Adelaide residents are furious after discovering their local Hungry Jacks is now halal certified, with many vowing to boycott the restaurant.
A photo of the halal certification for the store in Parafield shared on social media on Saturday shows a list of menu items that are now prepared according to Islamic guidelines, including beef and chicken item such as Whoppers and chicken nuggets, as well as chips, hash browns, onion rings and shakes.
The revelation that the food now had Islamic religious approval shocked locals, and many said they would no longer eat at the Hungry Jacks.
“Won’t be going there again,” read the most popular comment on the post.
“I won’t be going there, then. I don’t want my food to be tainted with ideology from ANY religion,” wrote another.
“I don’t want my food to cost even one cent more to pander to Muslims, nor any other religions. Food that has a religious ideology attached should be arranged by the people that want it, not imposed on the general public.”
“Well I won’t be going there. Assimilate into the country you live in, or live in the country you support,” wrote a third.
Others asked how the food could genuinely be halal certified since the kitchen was used to cook bacon, and some cast doubts over the certification process.
“This just proves that halal is a BS Islam tax, there’s no way the store can actually be halal certified as well as selling bacon that is cooked on the same grills using the same utensils as the meat, this is just hypocritical at best,” wrote one Aussie.
“The halal certification process is a joke. I worked in a gluten free bakery, the Imam came in, looked around asked if we clean the ovens before cooking something else in them (he told us to just say yes even if we didn’t do it),” another wrote.
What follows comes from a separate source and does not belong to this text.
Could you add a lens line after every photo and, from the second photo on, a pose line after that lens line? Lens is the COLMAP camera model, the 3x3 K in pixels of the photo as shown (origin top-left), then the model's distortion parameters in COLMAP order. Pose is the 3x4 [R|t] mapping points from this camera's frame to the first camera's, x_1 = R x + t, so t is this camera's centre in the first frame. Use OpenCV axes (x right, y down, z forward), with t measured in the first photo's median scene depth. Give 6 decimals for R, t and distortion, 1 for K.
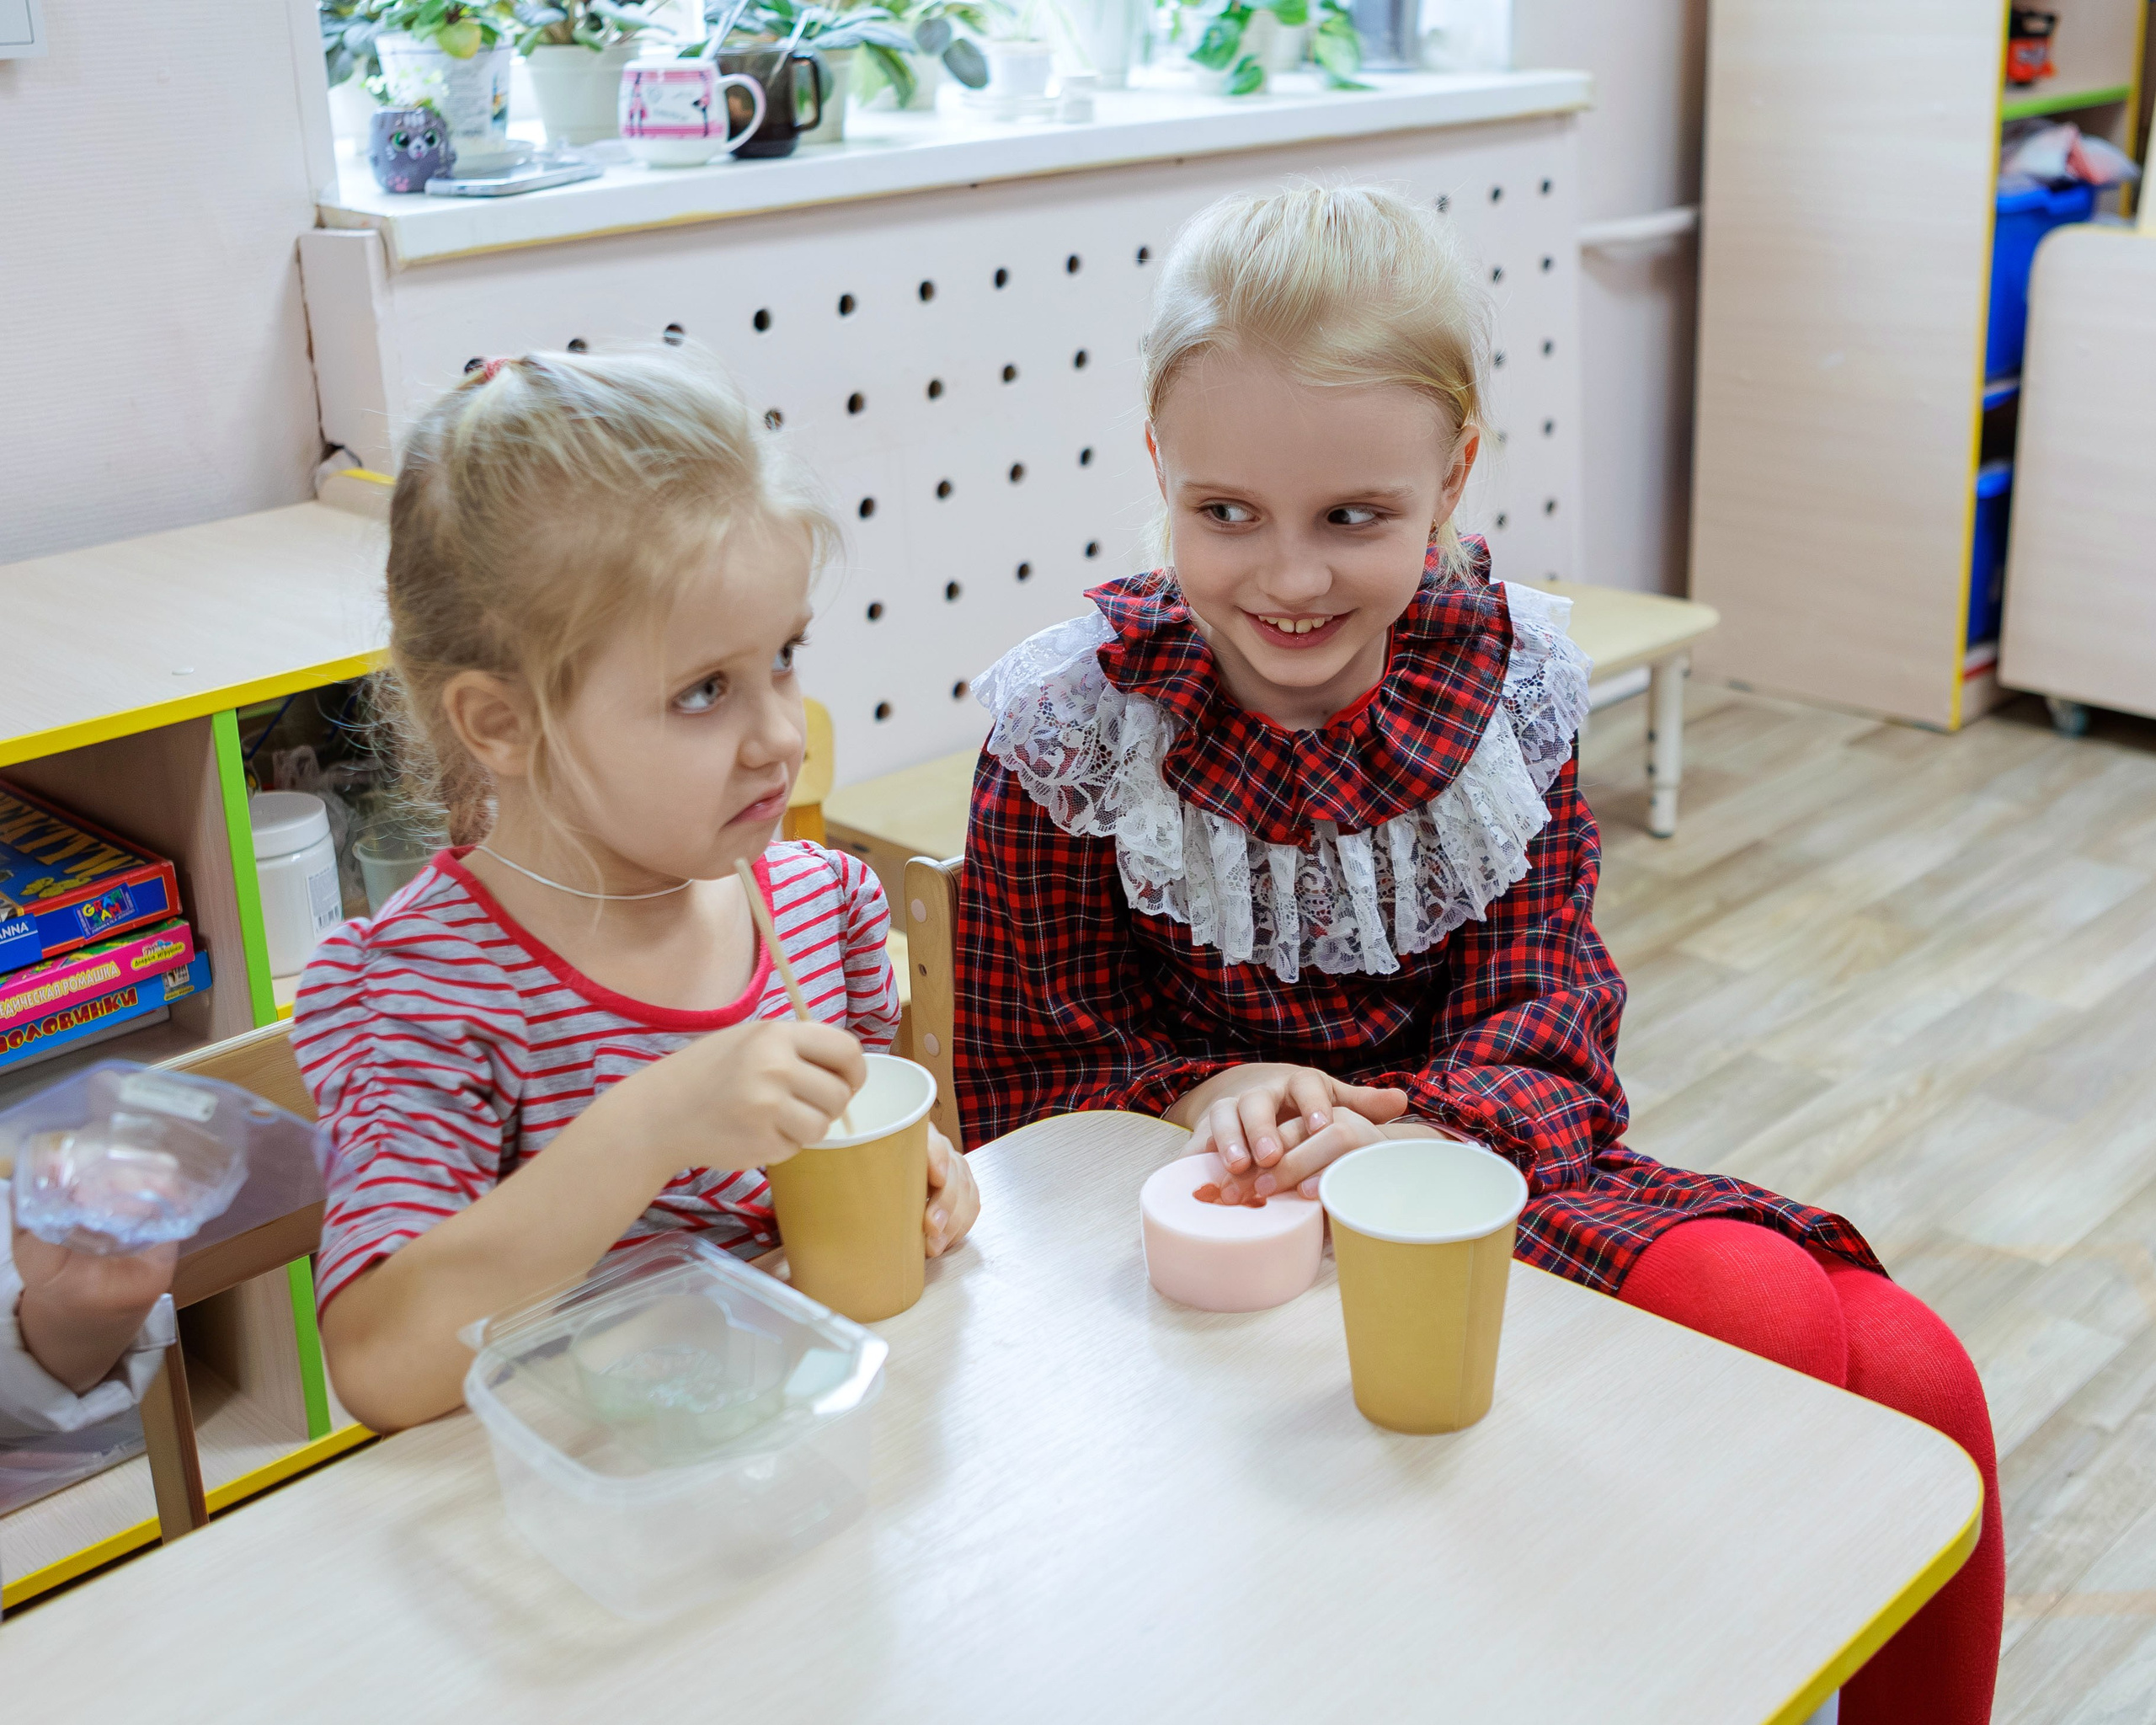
lens RADIAL K [[2652.3, 0, 1078.0], [0, 2652.3, 862.5], [0, 0, 1]] dist [-0.059293, -0.033483]
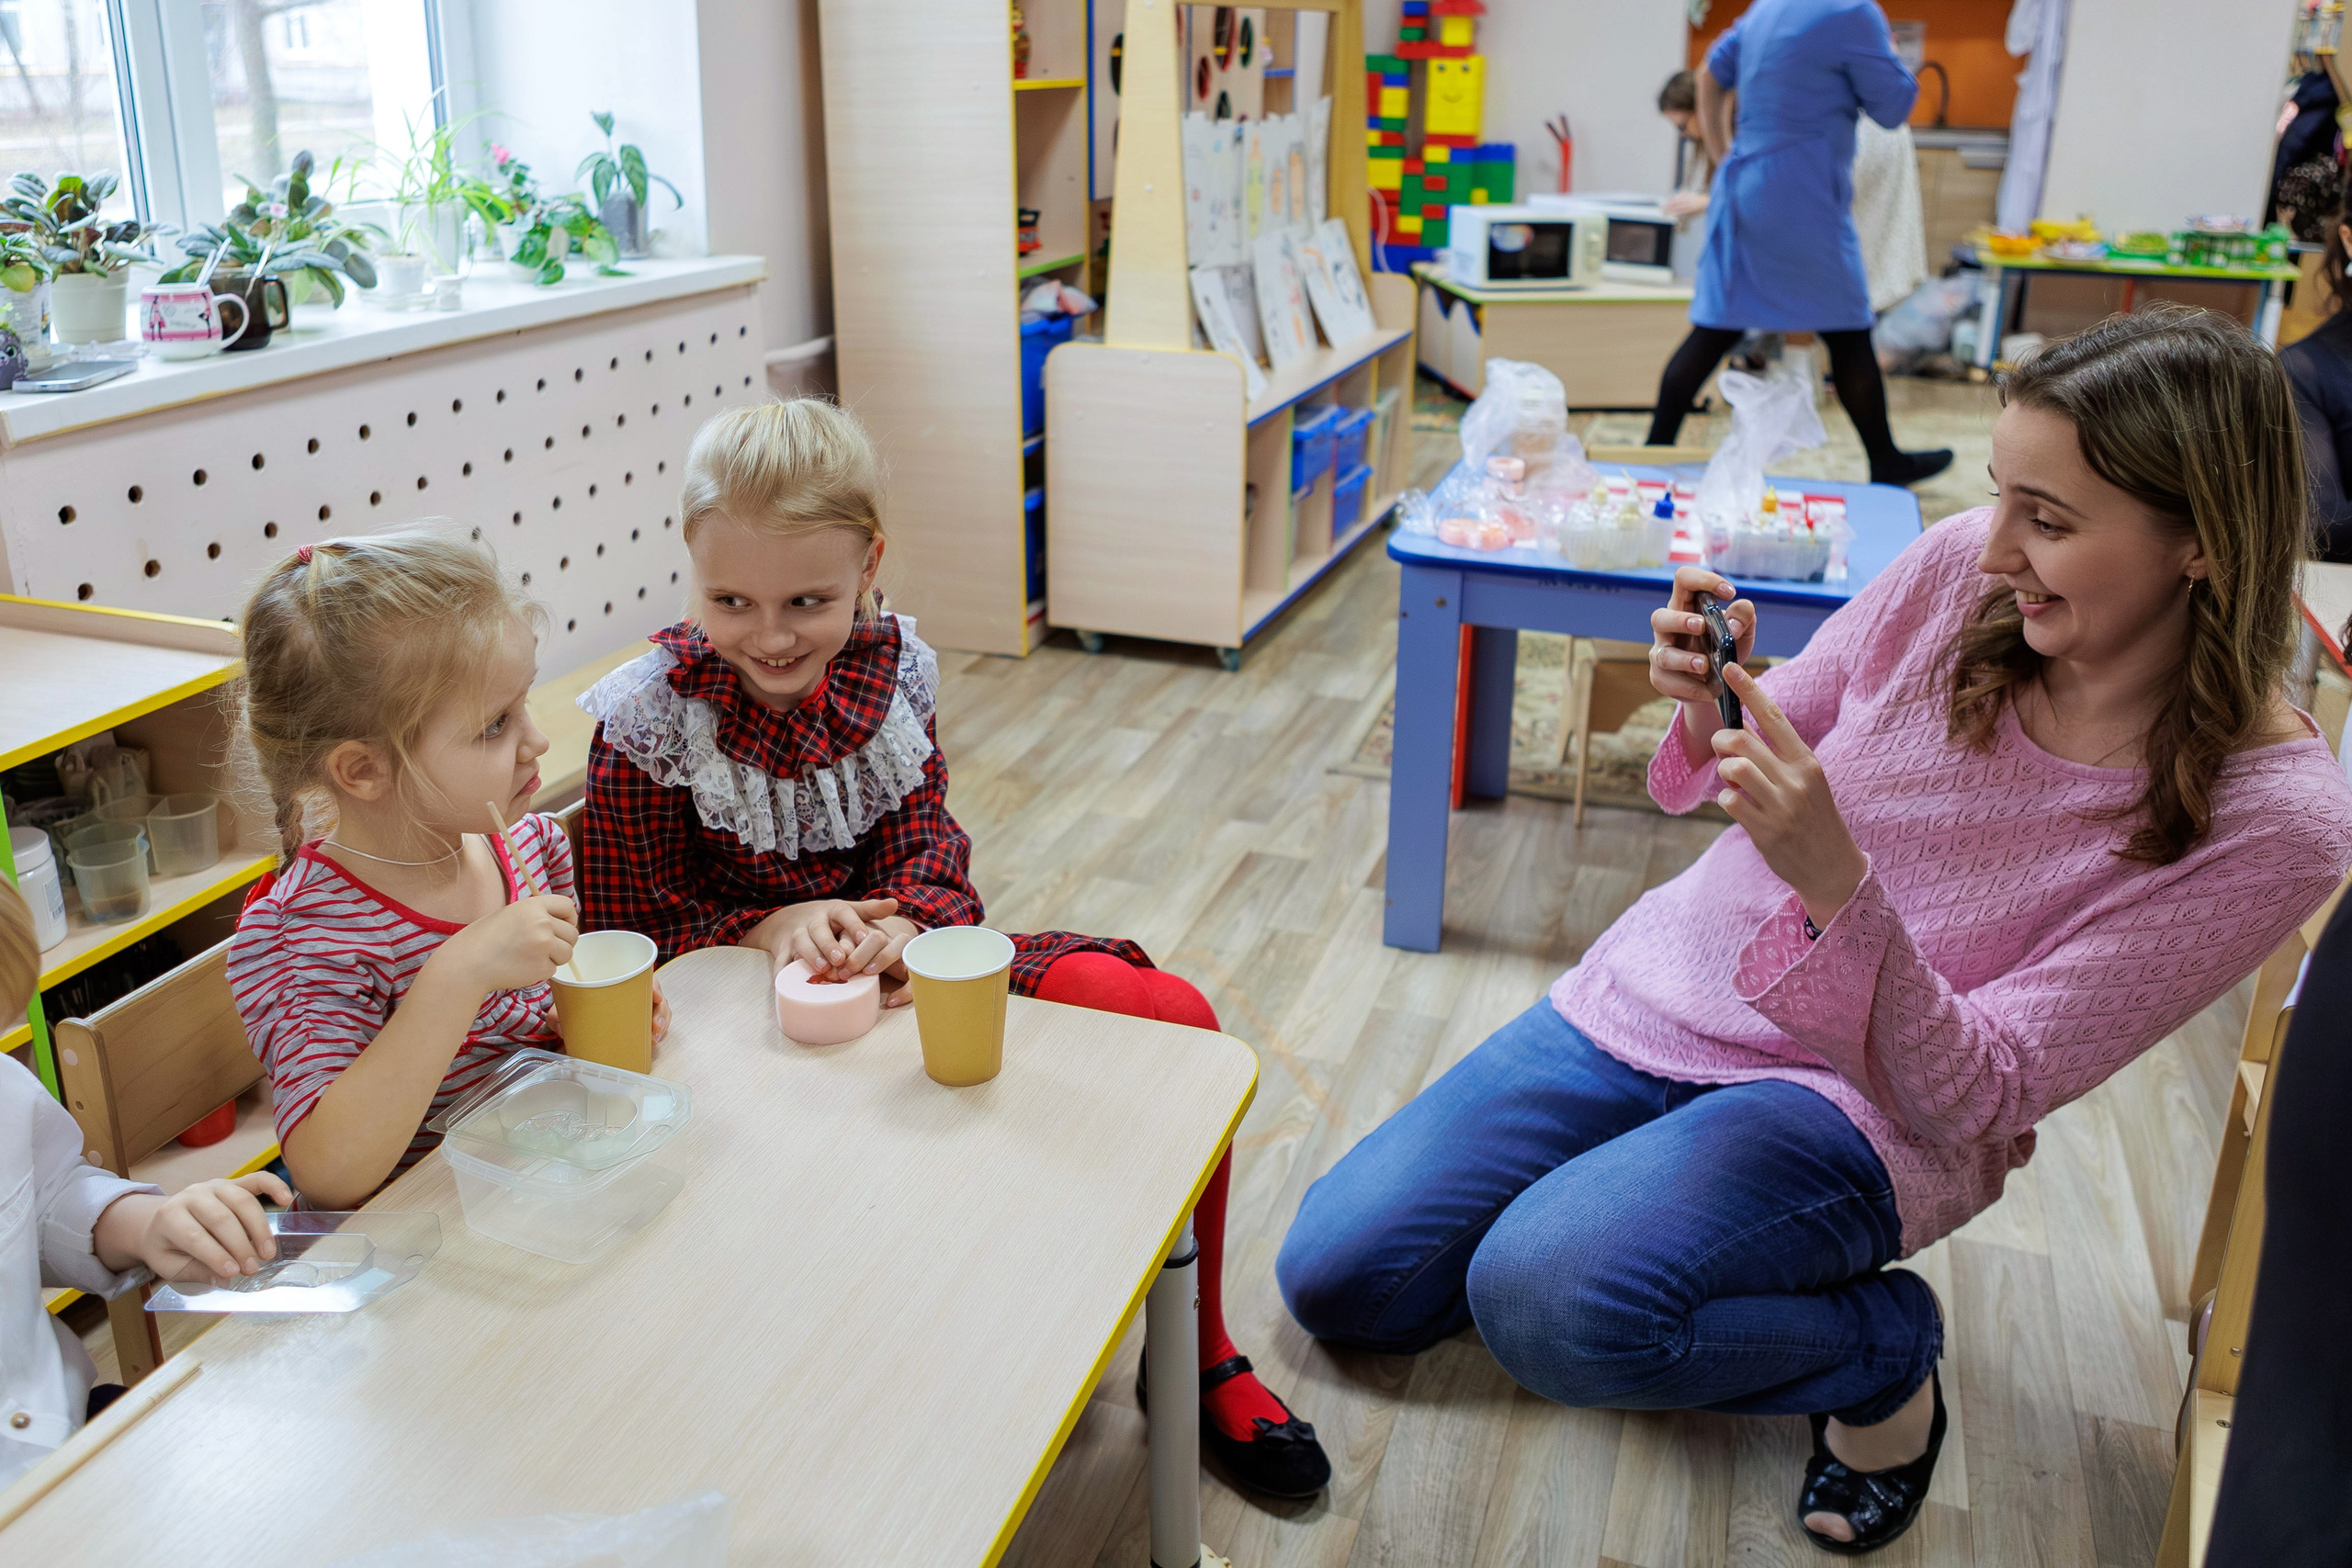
lens RADIAL K [[1917.8, 0, 1176.0], [0, 1917.8, 784.0], [0, 0, 1]] dist [-0.133536, 0.016020]
pose [[0.895600, -0.123534, 0.427365, -0.212691], [0.117587, 0.992241, 0.040398, -0.022819], [-0.429039, 0.014073, 0.903176, -0.203966]]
“He saw the bacon was not kept in a different cool room (we only had one cool room), he just said eh don’t worry just say it’s kept separate. My boss paid $300 and the bakery got halal certified even though it didn’t meet the proper criteria.”
One Nation leader Pauline Hanson led a campaign against unlabelled halal food products in 2017, and warned Australians that buying halal-certified Easter chocolates from companies such as Cadburys was “financially supporting the islamisation of Australia”.
In the same year she questioned whether cows were being slaughtered humanely under halal certification, and the RSPCA later confirmed some abattoirs have exemptions to kill cattle and sheep without stunning them first for both halal and kosher slaughter.